## Assigned task
Restate the following entries exactly. Keep the pictures out.

Stored items:
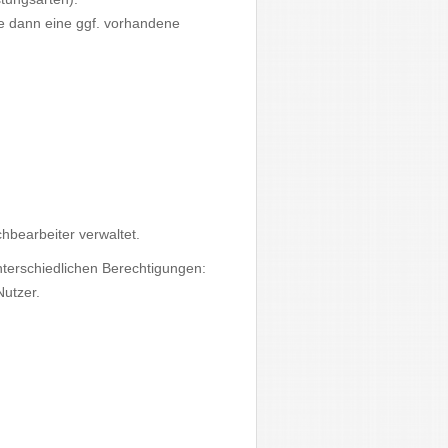
e dann eine ggf. vorhandene
hbearbeiter verwaltet.
nterschiedlichen Berechtigungen:
Nutzer.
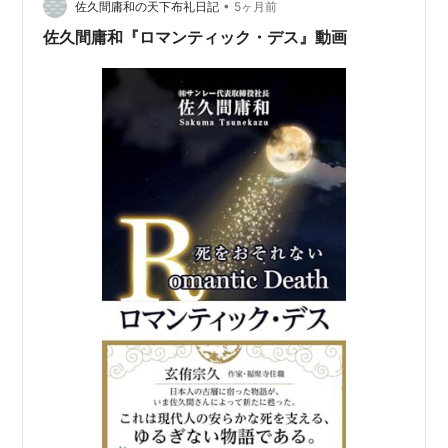
然…
•
佐久間庸和の天下布礼日記
5ヶ月前
佐久間庸和『ロマンティック・デス』動画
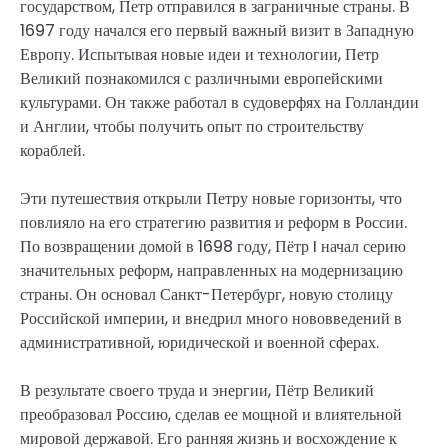
государством, Петр отправился в заграничные страны. В
1697 году начался его первый важный визит в Западную
Европу. Испытывая новые идеи и технологии, Петр
Великий познакомился с различными европейскими
культурами. Он также работал в судоверфях на Голландии
и Англии, чтобы получить опыт по строительству
кораблей.
Эти путешествия открыли Петру новые горизонты, что
повлияло на его стратегию развития и реформ в России.
По возвращении домой в 1698 году, Пётр I начал серию
значительных реформ, направленных на модернизацию
страны. Он основал Санкт-Петербург, новую столицу
Российской империи, и внедрил много нововведений в
административной, юридической и военной сферах.
В результате своего труда и энергии, Пётр Великий
преобразовал Россию, сделав ее мощной и влиятельной
мировой державой. Его ранняя жизнь и восхождение к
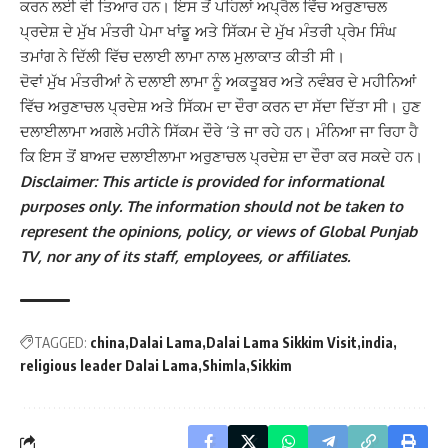
ਕਰਨ ਲਈ ਵੀ ਤਿਆਰ ਹਨ। ਇਸ ਤੋਂ ਪਹਿਲਾਂ ਅਪ੍ਰੈਲ ਵਿੱਚ ਅਰੁਣਾਚਲ
ਪ੍ਰਦੇਸ਼ ਦੇ ਮੁੱਖ ਮੰਤਰੀ ਪੇਮਾ ਖਾਂਡੂ ਅਤੇ ਸਿੱਕਮ ਦੇ ਮੁੱਖ ਮੰਤਰੀ ਪ੍ਰੇਮ ਸਿੰਘ
ਤਮਾਂਗ ਨੇ ਦਿੱਲੀ ਵਿੱਚ ਦਲਾਈ ਲਾਮਾ ਨਾਲ ਮੁਲਾਕਾਤ ਕੀਤੀ ਸੀ।
ਦੋਵਾਂ ਮੁੱਖ ਮੰਤਰੀਆਂ ਨੇ ਦਲਾਈ ਲਾਮਾ ਨੂੰ ਅਕਤੂਬਰ ਅਤੇ ਨਵੰਬਰ ਦੇ ਮਹੀਨਿਆਂ
ਵਿੱਚ ਅਰੁਣਾਚਲ ਪ੍ਰਦੇਸ਼ ਅਤੇ ਸਿੱਕਮ ਦਾ ਦੌਰਾ ਕਰਨ ਦਾ ਸੱਦਾ ਦਿੱਤਾ ਸੀ। ਹੁਣ
ਦਲਾਈਲਾਮਾ ਅਗਲੇ ਮਹੀਨੇ ਸਿੱਕਮ ਦੌਰੇ ‘ਤੇ ਜਾ ਰਹੇ ਹਨ। ਮੰਨਿਆ ਜਾ ਰਿਹਾ ਹੈ
ਕਿ ਇਸ ਤੋਂ ਬਾਅਦ ਦਲਾਈਲਾਮਾ ਅਰੁਣਾਚਲ ਪ੍ਰਦੇਸ਼ ਦਾ ਦੌਰਾ ਕਰ ਸਕਦੇ ਹਨ।
Disclaimer: This article is provided for informational
purposes only. The information should not be taken to
represent the opinions, policy, or views of Global Punjab
TV, nor any of its staff, employees, or affiliates.
TAGGED:
china
Dalai Lama
Dalai Lama Sikkim Visit
india
religious leader Dalai Lama
Shimla
Sikkim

## Result below
e dann eine ggf. vorhandene
hbearbeiter verwaltet.
nterschiedlichen Berechtigungen:
Nutzer.
然…
•
佐久間庸和の天下布礼日記
5ヶ月前
佐久間庸和『ロマンティック・デス』動画
государством, Петр отправился в заграничные страны. В
1697 году начался его первый важный визит в Западную
Европу. Испытывая новые идеи и технологии, Петр
Великий познакомился с различными европейскими
культурами. Он также работал в судоверфях на Голландии
и Англии, чтобы получить опыт по строительству
кораблей.
Эти путешествия открыли Петру новые горизонты, что
повлияло на его стратегию развития и реформ в России.
По возвращении домой в 1698 году, Пётр I начал серию
значительных реформ, направленных на модернизацию
страны. Он основал Санкт-Петербург, новую столицу
Российской империи, и внедрил много нововведений в
административной, юридической и военной сферах.
В результате своего труда и энергии, Пётр Великий
преобразовал Россию, сделав ее мощной и влиятельной
мировой державой. Его ранняя жизнь и восхождение к
ਕਰਨ ਲਈ ਵੀ ਤਿਆਰ ਹਨ। ਇਸ ਤੋਂ ਪਹਿਲਾਂ ਅਪ੍ਰੈਲ ਵਿੱਚ ਅਰੁਣਾਚਲ
ਪ੍ਰਦੇਸ਼ ਦੇ ਮੁੱਖ ਮੰਤਰੀ ਪੇਮਾ ਖਾਂਡੂ ਅਤੇ ਸਿੱਕਮ ਦੇ ਮੁੱਖ ਮੰਤਰੀ ਪ੍ਰੇਮ ਸਿੰਘ
ਤਮਾਂਗ ਨੇ ਦਿੱਲੀ ਵਿੱਚ ਦਲਾਈ ਲਾਮਾ ਨਾਲ ਮੁਲਾਕਾਤ ਕੀਤੀ ਸੀ।
ਦੋਵਾਂ ਮੁੱਖ ਮੰਤਰੀਆਂ ਨੇ ਦਲਾਈ ਲਾਮਾ ਨੂੰ ਅਕਤੂਬਰ ਅਤੇ ਨਵੰਬਰ ਦੇ ਮਹੀਨਿਆਂ
ਵਿੱਚ ਅਰੁਣਾਚਲ ਪ੍ਰਦੇਸ਼ ਅਤੇ ਸਿੱਕਮ ਦਾ ਦੌਰਾ ਕਰਨ ਦਾ ਸੱਦਾ ਦਿੱਤਾ ਸੀ। ਹੁਣ
ਦਲਾਈਲਾਮਾ ਅਗਲੇ ਮਹੀਨੇ ਸਿੱਕਮ ਦੌਰੇ ‘ਤੇ ਜਾ ਰਹੇ ਹਨ। ਮੰਨਿਆ ਜਾ ਰਿਹਾ ਹੈ
ਕਿ ਇਸ ਤੋਂ ਬਾਅਦ ਦਲਾਈਲਾਮਾ ਅਰੁਣਾਚਲ ਪ੍ਰਦੇਸ਼ ਦਾ ਦੌਰਾ ਕਰ ਸਕਦੇ ਹਨ।
Disclaimer: This article is provided for informational
purposes only. The information should not be taken to
represent the opinions, policy, or views of Global Punjab
TV, nor any of its staff, employees, or affiliates.
TAGGED:
china
Dalai Lama
Dalai Lama Sikkim Visit
india
religious leader Dalai Lama
Shimla
Sikkim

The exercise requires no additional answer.